• _TASK BRIEF_
Return the passage about A1 Plus losing its license word for word, starting with "Armenia's court of" and going on through "former Soviet Union.".

• _QUOTED PASSAGE_

Armenia's court of appeal has rejected the channel's bid to overturn the order, which many believe was intended to punish the station for its fierce criticism of government policy.
Since its launch in 1991, A1 Plus has captured a large audience and has also won the backing of the mass media and local NGOs, as well as the support of Armenia's American embassy and the European parliament.
Yet it lost its license in March when the National Commission for Television and Radio Broadcasting, NCTRB, announced new frequency tenders, as it is required to do under state law.
The NCTRB deputy chair, Shamiram Agabekian, announced that A1 Plus' old frequency was to be awarded to Sharm Advertising, which had been deemed to have a "more promising" business plan. The core of Sharm's staff comprises former participants of KVN, a TV show featuring comedy acts from all over the former Soviet Union.

Saved entries:
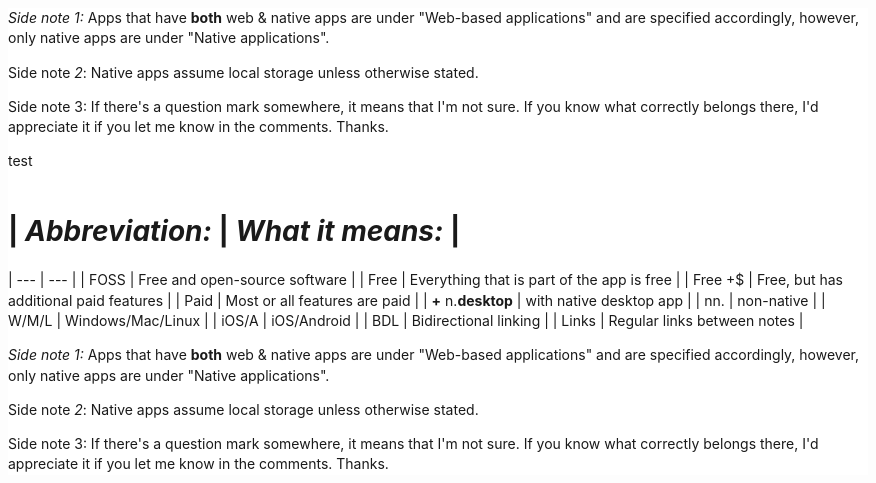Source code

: *Side note 1:* Apps that have **both** web & native apps are under "Web-based applications" and are specified accordingly, however, only native apps are under "Native applications".

Side note *2*: Native apps assume local storage unless otherwise stated.

Side note 3: If there's a question mark somewhere, it means that I'm not sure. If you know what correctly belongs there, I'd appreciate it if you let me know in the comments. Thanks.



test


# | *Abbreviation:* | *What it means:* |
| --- | --- |
| FOSS | Free and open-source software |
| Free | Everything that is part of the app is free |
| Free +$ | Free, but has additional paid features |
| Paid | Most or all features are paid |
| **+** n.**desktop** | with native desktop app |
| nn. | non-native |
| W/M/L | Windows/Mac/Linux |
| iOS/A | iOS/Android |
| BDL | Bidirectional linking |
| Links | Regular links between notes |

*Side note 1:* Apps that have **both** web & native apps are under "Web-based applications" and are specified accordingly, however, only native apps are under "Native applications".

Side note *2*: Native apps assume local storage unless otherwise stated.

Side note 3: If there's a question mark somewhere, it means that I'm not sure. If you know what correctly belongs there, I'd appreciate it if you let me know in the comments. Thanks.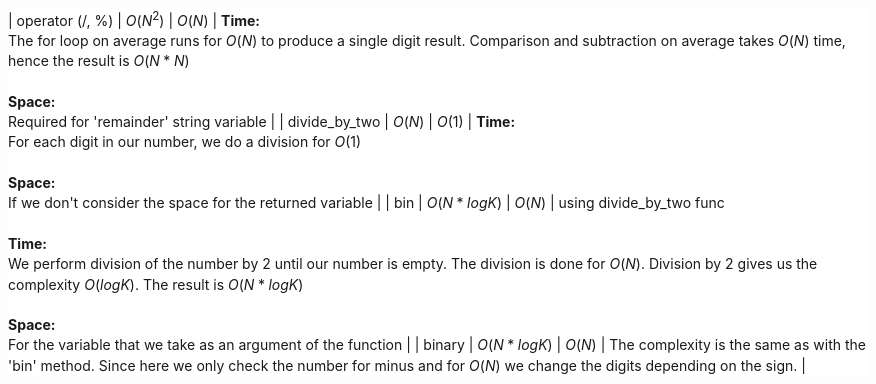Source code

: | operator (/, %)             | $O(N^2)$                 | $O(N)$         | **Time:**<br>The for loop on average runs for $O(N)$ to produce a single digit result. Comparison and subtraction on average takes $O(N)$ time, hence the result is $O(N*N)$<br><br>**Space:**<br>Required for 'remainder' string variable                                                                                                                                                                                                                                                                                                                                                                                                                                                                                                                                                                                                                                                                                                                                                                                                                                                                                                                                                                                                    |
| divide_by_two               | $O(N)$                   | $O(1)$         | **Time:**<br>For each digit in our number, we do a division for $O(1)$<br><br>**Space:**<br>If we don't consider the space for the returned variable                                                                                                                                                                                                                                                                                                                                                                                                                                                                                                                                                                                                                                                                                                                                                                                                                                                                                                                                                                                                                                                                                          |
| bin                         | $O(N * logK)$            | $O(N)$         | using divide_by_two func<br><br>**Time:**<br>We perform division of the number by 2 until our number is empty. The division is done for $O(N)$. Division by 2 gives us the complexity $O(logK)$. The result is $O(N * logK)$<br><br>**Space:**<br>For the variable that we take as an argument of the function                                                                                                                                                                                                                                                                                                                                                                                                                                                                                                                                                                                                                                                                                                                                                                                                                                                                                                                                |
| binary                      | $O(N * logK)$            | $O(N)$         | The complexity is the same as with the 'bin' method. Since here we only check the number for minus and for $O(N)$ we change the digits depending on the sign.                                                                                                                                                                                                                                                                                                                                                                                                                                                                                                                                                                                                                                                                                                                                                                                                                                                                                                                                                                                                                                                                                 |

• _EXERCISE ANSWER_
Armenia's court of appeal has rejected the channel's bid to overturn the order, which many believe was intended to punish the station for its fierce criticism of government policy.
Since its launch in 1991, A1 Plus has captured a large audience and has also won the backing of the mass media and local NGOs, as well as the support of Armenia's American embassy and the European parliament.
Yet it lost its license in March when the National Commission for Television and Radio Broadcasting, NCTRB, announced new frequency tenders, as it is required to do under state law.
The NCTRB deputy chair, Shamiram Agabekian, announced that A1 Plus' old frequency was to be awarded to Sharm Advertising, which had been deemed to have a "more promising" business plan. The core of Sharm's staff comprises former participants of KVN, a TV show featuring comedy acts from all over the former Soviet Union.